PROBLEM 1 –
Answer these from the market news passage.
(a) How much did manufacturing sales rise once the motor vehicle assembly and parts industries are excluded?
(b) What intraday high did the December bullion contract reach earlier?
(c) What decrease in U.S. oil did the U.S. Energy Information Administration report for last week?
PROBLEM 2 –
Carry on the market news passage, starting right after its last sentence.

Excluding the motor vehicle assembly and motor vehicle parts industries, manufacturing sales increased 2.1 per cent.

"July's strong manufacturing report provides additional force to the case for renewed growth in the third quarter," said TD Bank (TSX: TD) economist Grant Bishop.

"However, with indicators of future shipments easing, we do not anticipate that manufacturing will see rapid gains in the months ahead."

The gold sector was up 0.77 per cent on Wednesday as inflation worries and a weaker U.S. dollar helped push the December bullion contract on the New York Mercantile Exchange up $13.90 to US$1,020.20 an ounce. It earlier reached an intraday high of US$1,023.30, its highest level since March 2008.

On the TSX, Barrick Gold Corp. (TSX: ABX) climbed 39 cents to C$41.09.

The energy sector rose 0.88 per cent as the October crude contract on the New York Mercantile Exchange gained $1.58 to US$72.51 a barrel after the U.S. Energy Information Administration reported a decrease of 4.7 million barrels of oil in the U.S. last week, a bigger decline than the three million barrel drop expected by analysts. Suncor Inc. (TSX: SU) gained 79 cents to C$39.44.

STUDY MATERIAL –
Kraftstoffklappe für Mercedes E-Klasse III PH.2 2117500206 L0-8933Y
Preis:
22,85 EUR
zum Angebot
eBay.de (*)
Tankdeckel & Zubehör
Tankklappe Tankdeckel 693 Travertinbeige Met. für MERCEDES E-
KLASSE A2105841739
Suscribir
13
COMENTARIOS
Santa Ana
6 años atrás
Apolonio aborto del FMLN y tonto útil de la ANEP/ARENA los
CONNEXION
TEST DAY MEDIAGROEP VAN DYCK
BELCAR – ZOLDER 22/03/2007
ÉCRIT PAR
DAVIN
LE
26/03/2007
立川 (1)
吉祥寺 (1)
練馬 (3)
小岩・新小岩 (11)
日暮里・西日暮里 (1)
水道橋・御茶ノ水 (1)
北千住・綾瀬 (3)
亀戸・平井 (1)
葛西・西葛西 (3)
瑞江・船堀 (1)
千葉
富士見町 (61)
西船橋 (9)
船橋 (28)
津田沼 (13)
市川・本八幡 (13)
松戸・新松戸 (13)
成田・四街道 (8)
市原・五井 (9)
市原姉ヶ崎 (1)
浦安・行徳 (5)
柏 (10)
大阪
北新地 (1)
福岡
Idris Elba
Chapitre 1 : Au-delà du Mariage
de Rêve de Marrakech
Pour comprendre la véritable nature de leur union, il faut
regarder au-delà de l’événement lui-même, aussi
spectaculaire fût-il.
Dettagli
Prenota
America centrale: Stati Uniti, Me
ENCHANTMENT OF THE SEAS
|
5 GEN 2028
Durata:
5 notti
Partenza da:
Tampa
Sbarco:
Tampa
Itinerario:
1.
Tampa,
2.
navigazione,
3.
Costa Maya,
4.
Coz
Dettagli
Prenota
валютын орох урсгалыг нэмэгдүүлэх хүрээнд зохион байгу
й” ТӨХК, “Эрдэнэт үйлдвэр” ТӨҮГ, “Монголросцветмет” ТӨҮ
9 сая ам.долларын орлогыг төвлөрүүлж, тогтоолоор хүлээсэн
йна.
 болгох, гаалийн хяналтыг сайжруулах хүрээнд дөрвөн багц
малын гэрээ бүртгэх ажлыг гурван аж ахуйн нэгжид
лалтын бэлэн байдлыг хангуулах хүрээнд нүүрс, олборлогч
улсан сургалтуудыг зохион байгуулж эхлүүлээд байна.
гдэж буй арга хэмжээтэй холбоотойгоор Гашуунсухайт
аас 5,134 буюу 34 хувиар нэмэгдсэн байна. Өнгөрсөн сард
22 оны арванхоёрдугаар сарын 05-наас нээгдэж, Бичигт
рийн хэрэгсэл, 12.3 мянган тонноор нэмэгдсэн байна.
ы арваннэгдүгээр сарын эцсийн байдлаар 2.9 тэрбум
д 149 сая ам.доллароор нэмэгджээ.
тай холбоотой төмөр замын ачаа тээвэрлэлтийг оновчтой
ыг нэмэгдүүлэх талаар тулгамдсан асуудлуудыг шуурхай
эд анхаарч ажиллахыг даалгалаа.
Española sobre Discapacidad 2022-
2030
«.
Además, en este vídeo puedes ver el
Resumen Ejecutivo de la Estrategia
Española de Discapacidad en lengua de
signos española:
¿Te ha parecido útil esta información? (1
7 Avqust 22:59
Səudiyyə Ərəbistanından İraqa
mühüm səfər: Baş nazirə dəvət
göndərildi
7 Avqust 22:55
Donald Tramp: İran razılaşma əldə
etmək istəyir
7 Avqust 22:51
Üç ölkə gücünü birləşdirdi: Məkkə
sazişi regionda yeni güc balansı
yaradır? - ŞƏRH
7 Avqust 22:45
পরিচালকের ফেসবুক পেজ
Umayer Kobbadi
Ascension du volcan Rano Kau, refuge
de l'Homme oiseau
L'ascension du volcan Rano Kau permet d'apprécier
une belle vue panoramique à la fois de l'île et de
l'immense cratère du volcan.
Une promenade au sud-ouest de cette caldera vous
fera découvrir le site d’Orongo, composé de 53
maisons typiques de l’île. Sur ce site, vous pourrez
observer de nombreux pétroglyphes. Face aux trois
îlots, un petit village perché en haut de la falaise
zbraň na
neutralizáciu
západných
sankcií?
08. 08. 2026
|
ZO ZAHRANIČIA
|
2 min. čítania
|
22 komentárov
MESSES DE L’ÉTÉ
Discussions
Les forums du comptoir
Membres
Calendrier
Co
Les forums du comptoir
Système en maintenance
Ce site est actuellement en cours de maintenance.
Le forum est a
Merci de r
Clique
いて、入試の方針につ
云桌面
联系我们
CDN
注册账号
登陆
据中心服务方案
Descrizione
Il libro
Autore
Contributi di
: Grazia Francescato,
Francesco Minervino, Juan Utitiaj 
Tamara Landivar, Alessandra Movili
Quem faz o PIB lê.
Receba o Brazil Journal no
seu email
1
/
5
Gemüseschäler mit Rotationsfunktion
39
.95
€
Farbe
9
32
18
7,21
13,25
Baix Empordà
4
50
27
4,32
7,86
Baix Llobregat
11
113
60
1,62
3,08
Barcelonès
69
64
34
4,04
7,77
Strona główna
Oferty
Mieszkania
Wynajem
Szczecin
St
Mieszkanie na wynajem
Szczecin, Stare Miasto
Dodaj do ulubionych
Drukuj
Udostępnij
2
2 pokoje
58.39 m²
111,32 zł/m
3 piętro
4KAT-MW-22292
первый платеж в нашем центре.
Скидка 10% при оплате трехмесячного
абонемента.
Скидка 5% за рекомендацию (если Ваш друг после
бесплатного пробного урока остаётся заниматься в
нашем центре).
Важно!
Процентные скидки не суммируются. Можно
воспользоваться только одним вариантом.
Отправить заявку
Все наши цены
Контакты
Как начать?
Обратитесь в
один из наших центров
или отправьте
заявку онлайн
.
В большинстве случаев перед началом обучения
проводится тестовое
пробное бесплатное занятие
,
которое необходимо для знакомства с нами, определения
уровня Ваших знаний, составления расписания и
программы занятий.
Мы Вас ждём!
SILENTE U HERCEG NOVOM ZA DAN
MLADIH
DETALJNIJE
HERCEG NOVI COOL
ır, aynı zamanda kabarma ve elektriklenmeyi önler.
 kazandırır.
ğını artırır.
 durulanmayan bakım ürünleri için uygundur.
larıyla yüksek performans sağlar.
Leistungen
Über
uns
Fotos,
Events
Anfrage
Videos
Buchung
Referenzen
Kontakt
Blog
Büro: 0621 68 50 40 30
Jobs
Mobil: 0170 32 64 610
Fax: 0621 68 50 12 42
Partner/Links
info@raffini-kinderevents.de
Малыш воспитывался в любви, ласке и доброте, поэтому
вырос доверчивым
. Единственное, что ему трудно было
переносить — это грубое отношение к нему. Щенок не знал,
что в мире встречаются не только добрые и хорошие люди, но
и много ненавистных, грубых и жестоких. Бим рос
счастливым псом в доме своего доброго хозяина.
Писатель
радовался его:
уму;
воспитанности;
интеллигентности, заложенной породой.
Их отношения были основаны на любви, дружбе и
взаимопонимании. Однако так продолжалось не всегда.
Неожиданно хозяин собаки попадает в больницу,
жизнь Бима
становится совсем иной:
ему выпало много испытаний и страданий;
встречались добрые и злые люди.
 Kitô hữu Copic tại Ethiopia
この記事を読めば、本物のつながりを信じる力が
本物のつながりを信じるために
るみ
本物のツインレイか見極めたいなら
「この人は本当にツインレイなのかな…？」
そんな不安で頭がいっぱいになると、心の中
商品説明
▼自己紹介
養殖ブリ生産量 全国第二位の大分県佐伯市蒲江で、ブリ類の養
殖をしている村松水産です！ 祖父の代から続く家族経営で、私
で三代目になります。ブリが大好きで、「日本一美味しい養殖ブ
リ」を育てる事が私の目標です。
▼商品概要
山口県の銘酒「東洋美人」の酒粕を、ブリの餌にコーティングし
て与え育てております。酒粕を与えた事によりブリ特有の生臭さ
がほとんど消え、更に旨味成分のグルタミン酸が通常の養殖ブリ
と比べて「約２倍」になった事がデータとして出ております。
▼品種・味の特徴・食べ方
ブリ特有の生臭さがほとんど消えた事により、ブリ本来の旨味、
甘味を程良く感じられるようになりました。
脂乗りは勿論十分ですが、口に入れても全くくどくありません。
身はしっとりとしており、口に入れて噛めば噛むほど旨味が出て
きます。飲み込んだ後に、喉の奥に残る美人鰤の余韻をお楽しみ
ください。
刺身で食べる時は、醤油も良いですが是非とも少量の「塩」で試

WRITTEN ANSWER 1 –
(a) 2.1 per cent
(b) US$1,020.20 an ounce was the close; the intraday high was US$1,023.30
(c) 4.7 million barrels

WRITTEN ANSWER 2 –
Opti Canada Inc. (TSX: OPC) stock soared 57 cents or 33.93 per cent to $2.25 on heavy trading of 21 million shares on the Toronto Stock Exchange. Opti's sole business is a minority stake in Nexen Inc.'s (TSX: NXY) Long Lake oil sands project.

The reason for the spike wasn't immediately clear, although the company had made a bullish presentation on Tuesday morning at a major oil and gas conference in Calgary. Opti is also frequently the subject of takeover rumours that tend to make its shares volatile.

The Canadian dollar moved up 0.57 of a cent to 93.91 cents US, after rising more than a cent Tuesday amid yet another warning from the Bank of Canada that the strong loonie could derail an economic recovery.

The TSX has racked up a strong series of gains on hopes for a strong recovery and a positive third-quarter earnings season, leaving the market up 52 per cent since the lows of early March and up 28 per cent year to date.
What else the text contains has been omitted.